To prepare for next time why don't you try jumping off him at the walk, trot and canter (if you feel comfortable and he gets good at it). Grab a halter (this way you can save his mouth) trot around and at some random point swing off and say whoa and ask him to stand there. Give him a snack if you would like. Eventually he will stop when he feels you become off balance or stop when you fall off. 

Sure beats a LONG walk back home! 
_Posted via Mobile Device_


----------



## Roperchick (Feb 1, 2010)

it happens to us all....i used to ride alot in the mountains in colorado and theres LOTS of trees and brush so my pants/clothes were always getting caught.

one time i wa riding my frineds horse and he decided to go straight down a VERY VERY steep hill through a bunch of goatbrush.....talk about fun times....

so now i always wear ****** and usually a heavier flannel shirt or something....less chance of them snagging.


if it wasnt your shirt it could halve been something else....my moms gelding clotheslined me on a garden hose once......we had it looped across the top of the fence (long story my papa broke our gate so we had to take it off). my horse saw a giant opening and went for it...i was riding bareback in a halter and forgot to duck....nuff said haha.

dont stress too much about it....when something unexpected like that happens the horse may not know how to react. he knows he didnt do anything wrong...but all of a sudden his rider is flying off his back and he freaks so he heads to the "safe place"


----------



## thenrie (Sep 10, 2012)

tinyliny said:


> i had my helmet get stuck on a branch once. there are slots in the helmet to keep it cooler and a branch got stuck in the slot, but just as I was aobut to panic, it broke. Now I try to be extra careful and remember my helmet sticks up a few inches higher than my skull and to be aware of that.
> 
> Stuff happens. Makes for good stories to tell here.
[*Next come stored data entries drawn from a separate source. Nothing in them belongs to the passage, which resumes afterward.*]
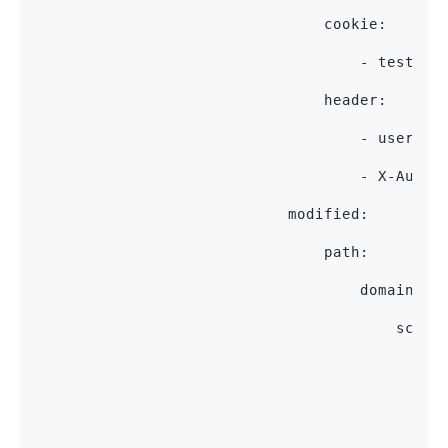
                                cookie:
                                    - test
                                header:
                                    - user
                                    - X-Auth-
                            modified:
                                path:
                                    domain:
                                        schem
                                            t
That's why I wear a soft cowboy hat when I ride:lol: I can just duck and the branches just slide over my back, can't get caught on anything, including my collar.


----------



## Paintlover1965 (May 22, 2009)

I know how easily these accidents can happen. My husband recently had a little incident with a very large tree branch and lived to tell the tale. He was riding in front of me and I spotted this rather large and heavy tree branch at rider level and he and his big mare just kept on plowing towards it. It was like it was happening in slow motion in front of me. I yelled to him to stop and go around it. I couldn't believe he was going to try to break it but it didn't break easily and it fell down on top of him, his horse spooked and scooted forward and he was knocked right off the saddle and fell to the ground. I was horrified. Thankfully, he only got the wind knocked out of him and had a minor injury to his shoulder- nothing broken just a lot of soft tissue injured. Consequently, his normally unflappable horse beelined it straight towards the barn like she had flames licking at her hooves as if to say she wasn't sticking around to see if the tree was going to flatten her too! It's funny now but not at the time.


----------



## nvr2many (Jan 18, 2011)

Darrin said:


> Hats with a brim are the best for brush, helps keep those gashes from happening on your cheeks and neck. I know they make cowboy hard hats but haven't ever looked to see if they have cowboy riding helmets.


I think troxel makes one.


----------